Mezzo milione di persone in Sud Kordofan e Nilo Azzurro rischia di morire di fame dopo essere scampato ai bombardamenti delle forze armate sudanesi. In Darfur sono ripresi, più violenti che mai, gli assalti di sanguinarie milizie che attaccano popolazioni nella regione occidentale del Sudan con il nome di Rapid Support Forces. I miliziani, arruolati dal governo sudanese di Omar Hassan al Bashir come i janjaweed nel 2003, attaccano prevalentemente contadini e profughi.
Fonti locali dirette riferiscono di pestaggi, furti ed estorsioni a danno di diversi villaggi, centri rurali e campi profughi sia nel Nord che nel Sud Darfur. Tra gli episodi più recenti quello raccontato qualche giorno fa da Radio Dabanga, unica radio libera e indipendente del Darfur. Gli studenti della scuola tecnica di Kutum sono stati selvaggiamente picchiati, costretti a stendersi e a subire la minzione degli assaltatori. Anche le ragazze, almeno 12, sono state malmenate, stuprate da quattro uomini armati e portate via dal villaggio.
Per loro nessuno ha rilanciato un hastag che, diventando tendenza, sollevasse cori di indignazione e coinvolgesse personaggi famosi e i ‘potenti’ del mondo.Eppure una coalizione internazionale di cui fanno parte Italians for Darfur, Amnesty International, United to end genocide e molte altre organizzazioni, ha promosso dal 25 aprile all’8 maggio iniziative per chiedere l’attenzione della comunità internazionale. Da Washington a Roma, da Tel Aviv a Parigi attivisti e rifugiati sudanesi hanno manifestato per accendere i riflettori sulle nuove violenze in Sudan.
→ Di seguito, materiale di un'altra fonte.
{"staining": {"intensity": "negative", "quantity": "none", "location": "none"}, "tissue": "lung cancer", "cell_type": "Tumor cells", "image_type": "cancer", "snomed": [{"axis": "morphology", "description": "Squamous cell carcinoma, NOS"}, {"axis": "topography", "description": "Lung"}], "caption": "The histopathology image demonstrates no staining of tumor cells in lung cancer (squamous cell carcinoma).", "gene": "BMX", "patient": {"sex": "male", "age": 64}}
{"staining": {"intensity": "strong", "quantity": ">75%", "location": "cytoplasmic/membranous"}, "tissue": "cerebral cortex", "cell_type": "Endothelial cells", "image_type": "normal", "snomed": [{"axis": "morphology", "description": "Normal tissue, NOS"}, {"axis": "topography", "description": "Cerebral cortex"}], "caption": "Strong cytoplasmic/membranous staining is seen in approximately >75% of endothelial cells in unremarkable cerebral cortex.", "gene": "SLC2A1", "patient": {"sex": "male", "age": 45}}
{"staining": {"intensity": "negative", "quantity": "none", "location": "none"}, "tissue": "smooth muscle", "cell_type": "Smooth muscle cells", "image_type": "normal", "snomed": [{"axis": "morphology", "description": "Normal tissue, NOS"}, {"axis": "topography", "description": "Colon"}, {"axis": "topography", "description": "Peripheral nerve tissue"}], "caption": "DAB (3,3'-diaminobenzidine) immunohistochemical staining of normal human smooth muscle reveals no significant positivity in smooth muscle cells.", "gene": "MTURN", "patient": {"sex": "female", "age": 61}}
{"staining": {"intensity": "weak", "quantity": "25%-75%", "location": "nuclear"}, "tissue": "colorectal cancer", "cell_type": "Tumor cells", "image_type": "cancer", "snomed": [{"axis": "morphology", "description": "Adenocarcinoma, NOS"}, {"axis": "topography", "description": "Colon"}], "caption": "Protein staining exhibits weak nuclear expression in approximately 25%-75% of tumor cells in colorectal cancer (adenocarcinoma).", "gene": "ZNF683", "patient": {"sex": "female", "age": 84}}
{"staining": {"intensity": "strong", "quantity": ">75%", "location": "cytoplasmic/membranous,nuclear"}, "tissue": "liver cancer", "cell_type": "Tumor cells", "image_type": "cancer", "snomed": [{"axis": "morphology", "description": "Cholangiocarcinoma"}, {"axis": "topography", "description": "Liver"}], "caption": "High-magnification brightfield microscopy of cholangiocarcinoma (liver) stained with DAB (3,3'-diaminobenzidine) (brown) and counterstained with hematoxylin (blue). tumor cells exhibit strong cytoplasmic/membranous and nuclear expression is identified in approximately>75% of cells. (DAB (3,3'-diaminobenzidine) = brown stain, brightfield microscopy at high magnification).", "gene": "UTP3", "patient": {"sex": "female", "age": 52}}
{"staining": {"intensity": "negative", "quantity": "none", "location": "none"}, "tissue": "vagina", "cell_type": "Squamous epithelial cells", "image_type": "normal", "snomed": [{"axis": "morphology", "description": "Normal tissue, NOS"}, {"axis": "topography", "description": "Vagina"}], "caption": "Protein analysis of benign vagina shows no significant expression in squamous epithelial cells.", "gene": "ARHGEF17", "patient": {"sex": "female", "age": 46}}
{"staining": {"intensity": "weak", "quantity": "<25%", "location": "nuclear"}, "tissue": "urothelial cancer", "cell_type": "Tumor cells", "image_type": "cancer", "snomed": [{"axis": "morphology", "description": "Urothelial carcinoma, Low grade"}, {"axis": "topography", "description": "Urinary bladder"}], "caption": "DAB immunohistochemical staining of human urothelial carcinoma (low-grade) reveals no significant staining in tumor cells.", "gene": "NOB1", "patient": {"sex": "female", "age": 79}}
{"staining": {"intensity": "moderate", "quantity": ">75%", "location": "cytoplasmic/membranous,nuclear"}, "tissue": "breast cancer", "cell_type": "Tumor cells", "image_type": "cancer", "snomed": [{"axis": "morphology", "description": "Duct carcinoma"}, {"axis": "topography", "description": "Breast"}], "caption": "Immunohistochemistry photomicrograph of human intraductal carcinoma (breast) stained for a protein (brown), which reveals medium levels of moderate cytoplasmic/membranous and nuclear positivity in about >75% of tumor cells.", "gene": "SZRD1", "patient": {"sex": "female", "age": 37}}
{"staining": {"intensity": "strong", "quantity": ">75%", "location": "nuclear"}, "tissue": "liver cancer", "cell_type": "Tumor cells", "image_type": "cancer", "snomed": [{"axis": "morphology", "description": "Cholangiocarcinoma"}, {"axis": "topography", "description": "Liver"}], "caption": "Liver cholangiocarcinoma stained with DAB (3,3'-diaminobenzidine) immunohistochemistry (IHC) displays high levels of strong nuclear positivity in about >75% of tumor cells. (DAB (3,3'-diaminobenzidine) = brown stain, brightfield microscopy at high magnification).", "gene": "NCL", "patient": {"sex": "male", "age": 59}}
Le testimonianze raccolte tra i profughi sia dei monti Nuba sia del Darfur raccontano di continui assalti seguiti in molti casi da raid aerei e scontri armati che hanno coinvolto milioni di persone. Da giugno 2011, quando è scoppiata una nuova fase della guerra tra il governo del Sudan e il Movimento di Liberazione Popolare del Sudan del Nord (SPLM-N), è stata un’escalation di scontri e razzie. Nonostante il governo abbia negato l’accesso ai giornalisti stranieri e alle Ong internazionali isolando la regione, le notizie dei massacri perpetrati dalle forze governative, ma anche dai ribelli del sud, sono filtrate ampiamente. Soprattutto grazie a emittenti coraggiose come Radio Dabanga. Anche numerosi villaggi oltre il confine, sono stati bombardati dagli aerei Antonov sudanesi come ha denunciato Mukesh Kapila, ex capo del Programma Onu di Sviluppo in Sudan.
Kapila, come George Clooney (nella foto), è stato sentito recentemente dal Congresso americano. Ha raccontato ciò che ha visto nel suo ultimo viaggio nel Paese: villaggi bruciati, coltivazioni distrutte, scuole e chiese danneggiate e mine antiuomo e bombe a grappolo disseminate nei luoghi dove donne e bambini, ogni giorno, vanno a prendere acqua e legna da ardere. Nonostante questo il silenzio perdura su una crisi che in oltre undici anni di violenze, sofferenze e morte ha avuto pochi, isolati, momenti di grande attenzione mediatica.
Con il sempre più scarso interesse nei confronti di quanto avviene in Sudan di paesi che contano, come gli Stati Uniti, la speranza che qualcosa possa cambiare appare, poi, più lontana che mai.
E’ per questo che è stata lanciata, e chiedo di rilanciare, una nuova campagna: #Don’t LookAway, non distogliamo lo sguardo… per non essere colpevoli quanto chi continua a violentare, affamare e uccidere senza scrupoli in Darfur, come in Sud Sudan e sui Monti Nuba.